Adani group may buy Dhamra port’s export terminal
Adani group is examining a possible deal to buy the export terminal at Dhamra port in Orissa that has been lying mostly idle since it opened for operations in September, Live Mint reports.
Dhamra Port Co. Ltd (DPCL) put up the dry bulk export terminal for sale as iron ore shipments from India-meant to be its main commodity-hit a hurdle due to increases in export duty and rail freight rate.
The terminal has loaded a mere 200,000 tonnes of iron ore in the eight months since it began operations, though it is equipped to handle about 13.5 million tonnes (mt) a year.
DPCL mandated Kotak Investment Banking to find a buyer for the export terminal.
The proposed transaction has attracted Adani Ports and Special Economic Zone Ltd, the operator of India’s biggest private port at Mundra in Gujarat. Details on other suitors were not available.
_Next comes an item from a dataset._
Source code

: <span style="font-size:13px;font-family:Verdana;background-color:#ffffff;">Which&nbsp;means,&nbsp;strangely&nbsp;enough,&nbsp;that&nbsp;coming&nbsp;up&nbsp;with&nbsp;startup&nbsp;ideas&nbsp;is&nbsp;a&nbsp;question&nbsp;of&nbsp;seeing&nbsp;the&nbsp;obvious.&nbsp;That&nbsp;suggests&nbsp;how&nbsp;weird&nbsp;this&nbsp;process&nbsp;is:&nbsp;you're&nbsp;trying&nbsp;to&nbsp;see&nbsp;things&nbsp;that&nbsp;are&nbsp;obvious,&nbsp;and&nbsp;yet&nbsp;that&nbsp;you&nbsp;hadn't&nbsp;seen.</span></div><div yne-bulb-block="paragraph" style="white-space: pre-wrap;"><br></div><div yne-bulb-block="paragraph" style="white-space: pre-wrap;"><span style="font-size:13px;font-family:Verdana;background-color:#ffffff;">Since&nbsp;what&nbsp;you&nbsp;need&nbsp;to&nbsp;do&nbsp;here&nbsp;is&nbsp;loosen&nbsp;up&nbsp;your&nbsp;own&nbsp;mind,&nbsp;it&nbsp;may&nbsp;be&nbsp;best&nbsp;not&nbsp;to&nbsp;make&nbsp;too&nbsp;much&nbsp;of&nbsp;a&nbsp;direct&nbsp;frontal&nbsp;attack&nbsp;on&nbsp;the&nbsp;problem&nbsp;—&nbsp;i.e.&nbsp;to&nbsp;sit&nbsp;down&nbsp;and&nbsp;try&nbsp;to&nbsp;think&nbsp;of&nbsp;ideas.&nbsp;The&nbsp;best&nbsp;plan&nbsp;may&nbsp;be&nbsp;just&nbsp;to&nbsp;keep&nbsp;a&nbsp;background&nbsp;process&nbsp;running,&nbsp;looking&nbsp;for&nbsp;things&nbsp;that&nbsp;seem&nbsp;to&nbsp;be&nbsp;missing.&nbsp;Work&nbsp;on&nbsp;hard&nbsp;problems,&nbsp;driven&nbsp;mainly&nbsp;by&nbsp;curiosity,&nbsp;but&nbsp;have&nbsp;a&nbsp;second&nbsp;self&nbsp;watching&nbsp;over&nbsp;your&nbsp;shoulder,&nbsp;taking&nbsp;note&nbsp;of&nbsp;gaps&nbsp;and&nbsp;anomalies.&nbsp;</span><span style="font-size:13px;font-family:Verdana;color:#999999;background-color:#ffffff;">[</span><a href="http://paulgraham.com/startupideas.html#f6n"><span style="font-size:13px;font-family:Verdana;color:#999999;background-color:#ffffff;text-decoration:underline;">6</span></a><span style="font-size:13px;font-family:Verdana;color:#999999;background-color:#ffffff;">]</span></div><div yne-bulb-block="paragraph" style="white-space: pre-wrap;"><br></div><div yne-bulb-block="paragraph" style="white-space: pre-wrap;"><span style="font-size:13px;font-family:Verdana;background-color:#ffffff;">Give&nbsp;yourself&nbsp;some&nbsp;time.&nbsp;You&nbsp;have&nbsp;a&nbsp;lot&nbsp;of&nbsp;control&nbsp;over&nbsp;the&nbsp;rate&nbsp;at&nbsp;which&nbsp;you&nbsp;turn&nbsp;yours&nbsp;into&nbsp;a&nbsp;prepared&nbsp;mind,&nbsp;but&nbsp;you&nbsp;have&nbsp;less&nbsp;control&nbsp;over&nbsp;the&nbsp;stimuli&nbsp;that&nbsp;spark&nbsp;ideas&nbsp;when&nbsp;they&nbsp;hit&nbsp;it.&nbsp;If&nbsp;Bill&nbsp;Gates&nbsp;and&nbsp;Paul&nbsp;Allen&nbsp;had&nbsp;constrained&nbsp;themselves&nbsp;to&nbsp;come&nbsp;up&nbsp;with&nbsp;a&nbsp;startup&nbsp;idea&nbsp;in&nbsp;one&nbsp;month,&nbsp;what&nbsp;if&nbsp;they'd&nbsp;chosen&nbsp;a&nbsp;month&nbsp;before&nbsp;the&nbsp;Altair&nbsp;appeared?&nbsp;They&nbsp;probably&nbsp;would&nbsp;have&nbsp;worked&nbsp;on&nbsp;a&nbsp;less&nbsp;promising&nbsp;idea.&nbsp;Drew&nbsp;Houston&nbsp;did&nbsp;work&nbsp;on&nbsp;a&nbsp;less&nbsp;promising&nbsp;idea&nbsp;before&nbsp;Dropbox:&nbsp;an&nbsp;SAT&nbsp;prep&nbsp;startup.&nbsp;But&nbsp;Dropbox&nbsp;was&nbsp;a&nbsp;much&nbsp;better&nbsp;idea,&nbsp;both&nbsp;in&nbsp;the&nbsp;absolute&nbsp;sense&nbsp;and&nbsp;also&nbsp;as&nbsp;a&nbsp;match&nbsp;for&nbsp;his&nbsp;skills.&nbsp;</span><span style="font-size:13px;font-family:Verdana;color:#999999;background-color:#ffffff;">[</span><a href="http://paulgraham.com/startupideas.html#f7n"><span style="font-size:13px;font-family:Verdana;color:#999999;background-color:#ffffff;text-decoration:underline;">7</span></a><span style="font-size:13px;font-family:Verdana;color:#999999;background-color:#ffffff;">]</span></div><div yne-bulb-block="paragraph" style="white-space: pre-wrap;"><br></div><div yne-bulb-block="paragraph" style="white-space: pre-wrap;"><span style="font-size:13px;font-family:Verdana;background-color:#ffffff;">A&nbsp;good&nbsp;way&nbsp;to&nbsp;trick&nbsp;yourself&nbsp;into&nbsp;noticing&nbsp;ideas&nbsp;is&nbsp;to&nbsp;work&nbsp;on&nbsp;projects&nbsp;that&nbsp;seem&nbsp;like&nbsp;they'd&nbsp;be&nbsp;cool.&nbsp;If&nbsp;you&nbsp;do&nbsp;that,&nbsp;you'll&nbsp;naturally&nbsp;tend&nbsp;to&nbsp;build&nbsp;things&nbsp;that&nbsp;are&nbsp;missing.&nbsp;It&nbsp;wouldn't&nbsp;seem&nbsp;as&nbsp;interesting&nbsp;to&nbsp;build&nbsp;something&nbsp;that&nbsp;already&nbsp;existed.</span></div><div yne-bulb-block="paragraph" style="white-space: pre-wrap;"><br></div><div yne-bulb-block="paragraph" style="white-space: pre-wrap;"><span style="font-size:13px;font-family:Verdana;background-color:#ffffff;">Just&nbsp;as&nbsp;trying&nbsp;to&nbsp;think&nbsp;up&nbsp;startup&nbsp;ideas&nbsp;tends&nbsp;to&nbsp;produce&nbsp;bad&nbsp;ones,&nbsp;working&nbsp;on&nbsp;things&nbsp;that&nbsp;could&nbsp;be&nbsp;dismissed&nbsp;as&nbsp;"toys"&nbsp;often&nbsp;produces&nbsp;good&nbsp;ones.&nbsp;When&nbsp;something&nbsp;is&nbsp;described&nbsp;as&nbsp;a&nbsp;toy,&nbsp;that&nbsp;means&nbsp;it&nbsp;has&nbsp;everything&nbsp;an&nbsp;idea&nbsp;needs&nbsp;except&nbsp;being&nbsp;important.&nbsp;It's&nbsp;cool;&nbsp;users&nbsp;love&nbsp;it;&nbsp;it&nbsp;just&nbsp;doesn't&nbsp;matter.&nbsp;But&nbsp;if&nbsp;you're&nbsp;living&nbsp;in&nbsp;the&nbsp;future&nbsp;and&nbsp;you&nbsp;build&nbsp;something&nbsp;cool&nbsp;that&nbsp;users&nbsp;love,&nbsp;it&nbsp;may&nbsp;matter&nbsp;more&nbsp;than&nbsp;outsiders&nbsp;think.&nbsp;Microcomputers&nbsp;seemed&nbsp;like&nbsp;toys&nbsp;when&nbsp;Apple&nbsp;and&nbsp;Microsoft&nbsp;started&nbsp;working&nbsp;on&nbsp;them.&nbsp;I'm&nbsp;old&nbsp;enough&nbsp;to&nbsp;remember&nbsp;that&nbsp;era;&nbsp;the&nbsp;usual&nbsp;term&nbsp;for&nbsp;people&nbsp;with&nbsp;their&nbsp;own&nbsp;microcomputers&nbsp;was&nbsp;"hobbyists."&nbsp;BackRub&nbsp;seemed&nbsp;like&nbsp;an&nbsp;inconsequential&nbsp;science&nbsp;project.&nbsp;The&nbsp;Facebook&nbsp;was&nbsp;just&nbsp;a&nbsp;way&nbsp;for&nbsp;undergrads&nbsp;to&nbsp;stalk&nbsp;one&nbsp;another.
“We have been approached by Kotak and we are analysing the deal,” an executive at Adani group said on condition of anonymity because the firm is bound by a confidentiality agreement it has signed with the investment bank.
A deal at Dhamra will help the Ahmedabad-based Adani group strengthen its presence on the eastern coast, besides helping its commodity trading business, said an executive at the Mumbai office of a global consulting firm. He did not want to be named because of his company’s policy on speaking with the media.
Mint has reviewed a copy of the note prepared by Kotak Investment Banking for the benefit of potential suitors for the transaction, which it has code-named Project Vulcan.
“It’s a strategic move,” said Santosh Kumar Mohapatra, chief executive officer of Dhamra Port, an equal joint venture between Larsen and Toubro Ltd and Tata Steel Ltd. “If someone else sees greater value in running the terminal as an export facility, then why not.”
The sale of the export terminal will be structured through a sub-lease agreement whereby the investor will have to pay some upfront money and share a portion of the annual revenues with DPCL.
The quantum of the revenue share will be determined through a bidding process, according to a person briefed on the proposed transaction, who declined to be identified. This is the format typically followed for port deals.
Being a port outside the Union government’s control, DPCL is free to set its own rates. Rates at Union government-controlled ports are set by the Tariff Authority for Major Ports.
Port consultants, however, said this may not be the right time to sell the export terminal because of the weak market conditions, but Dhamra port may be under pressure from its lenders.
“They will not get the right valuation,” said an executive with a Mumbai-based infrastructure consultancy, who, too, declined to be named.
DPCL could be under pressure from its banks, led by IDBI Bank Ltd, which have loaned it about Rs.2,500 crore to construct the new port, the executive said.
Dhamra Port also runs a coal import terminal that has a capacity to load 13.5 mt of cargo a year. This terminal has loaded about 6 mt since it began operations in May for customers including Tata Steel, and is not on sale.
DPCL was awarded the rights to develop and operate a port at Dhamra for 30 years by the Orissa government in 2004. The contract can be extended for two additional periods of 10 years each.
The Rs.3,200-crore first phase of the port began commercial operations from two fully mechanized berths capable of handling coking coal, steam and thermal coal, limestone and iron ore.
Dhamra port, located between the Union government-controlled Haldia and Paradip ports, is one of the deepest on India’s eastern coast and is capable of allowing super cape-size vessels-the biggest of the dry bulk ships capable of loading as much as 180,000 tonnes of cargo-to dock.
The port is located close to the mineral belt of Orissa, Jharkhand and West Bengal and is connected to the hinterland (cargo-generating areas) through a 62km-long railway track linking Dhamra to Bhadrak on the main Howrah-Chennai line. The Rs.900 crore rail link, funded by DPCL, is the longest electrified private rail line in India.
India’s iron ore exports fell to 60.6 mt in fiscal 2012 from 97.66 mt a year earlier, said R.K. Sharma, secretary general of the Federation of Indian Mineral Industries.
A ban on the export of the steel-making commodity from Karnataka, India’s second biggest producer of iron ore, was compensated by production from the eastern region.
“However, the 30% export duty on iron ore and a higher rail freight for moving the commodity for exports has made India’s iron ore totally uncompetitive in the global market. This has led to the drop in India’s iron ore exports,” Sharma said.
The rail freight for transporting iron ore meant for exports is more than three times the rate for local movement of the commodity, he noted.
The problems facing India’s iron ore trade has forced firms that put up port facilities for exporting the commodity to look at options.
In February, the board of Ennore Port Ltd, India’s only corporate port controlled by the Union government, agreed to a request from Sical Iron Ore Terminals Ltd to handle coal at its iron ore loading facility after the export ban on the commodity from Karnataka rendered the terminal idle since it was opened in January 2011. Sical Iron Ore is a joint venture company formed by Sical Logistics Ltd and state-run commodity trader MMTC Ltd to develop and operate the new terminal at Ennore port in Tamil Nadu for 30 years.